-- Study material follows --

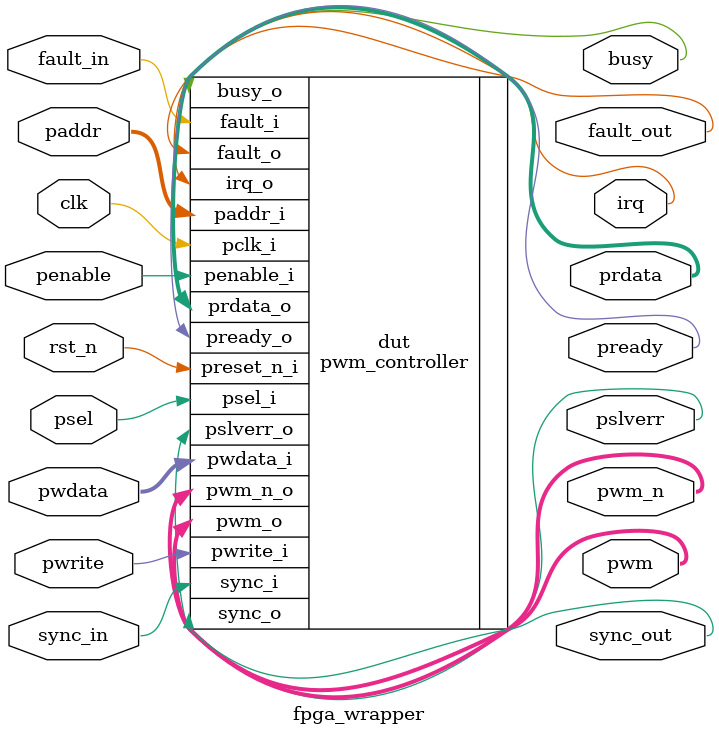
<source format=v>

module fpga_wrapper (
    input  wire        clk,
    input  wire        rst_n,
    // APB interface
    input  wire        psel,
    input  wire        penable,
    input  wire        pwrite,
    input  wire [11:0] paddr,
    input  wire [31:0] pwdata,
    output wire [31:0] prdata,
    output wire        pready,
    output wire        pslverr,
    // PWM outputs
    output wire [7:0]  pwm,
    output wire [7:0]  pwm_n,
    // Control/status
    input  wire        sync_in,
    output wire        sync_out,
    input  wire        fault_in,
    output wire        fault_out,
    output wire        irq,
    output wire        busy
);

    pwm_controller dut (
        .pclk_i(clk),
        .preset_n_i(rst_n),
        .psel_i(psel),
        .penable_i(penable),
        .pwrite_i(pwrite),
        .paddr_i(paddr),
        .pwdata_i(pwdata),
        .prdata_o(prdata),
        .pready_o(pready),
        .pslverr_o(pslverr),
        .pwm_o(pwm),
        .pwm_n_o(pwm_n),
        .sync_i(sync_in),
        .sync_o(sync_out),
        .fault_i(fault_in),
        .fault_o(fault_out),
        .irq_o(irq),
        .busy_o(busy)
    );

endmodule 
</source>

-- Study material concluded --

What the task asks =>
Every line above should be transcribed exactly, though no image should be carried over.

Response to the task =>
<source format=v>

module fpga_wrapper (
    input  wire        clk,
    input  wire        rst_n,
    // APB interface
    input  wire        psel,
    input  wire        penable,
    input  wire        pwrite,
    input  wire [11:0] paddr,
    input  wire [31:0] pwdata,
    output wire [31:0] prdata,
    output wire        pready,
    output wire        pslverr,
    // PWM outputs
    output wire [7:0]  pwm,
    output wire [7:0]  pwm_n,
    // Control/status
    input  wire        sync_in,
    output wire        sync_out,
    input  wire        fault_in,
    output wire        fault_out,
    output wire        irq,
    output wire        busy
);

    pwm_controller dut (
        .pclk_i(clk),
        .preset_n_i(rst_n),
        .psel_i(psel),
        .penable_i(penable),
        .pwrite_i(pwrite),
        .paddr_i(paddr),
        .pwdata_i(pwdata),
        .prdata_o(prdata),
        .pready_o(pready),
        .pslverr_o(pslverr),
        .pwm_o(pwm),
        .pwm_n_o(pwm_n),
        .sync_i(sync_in),
        .sync_o(sync_out),
        .fault_i(fault_in),
        .fault_o(fault_out),
        .irq_o(irq),
        .busy_o(busy)
    );

endmodule 
</source>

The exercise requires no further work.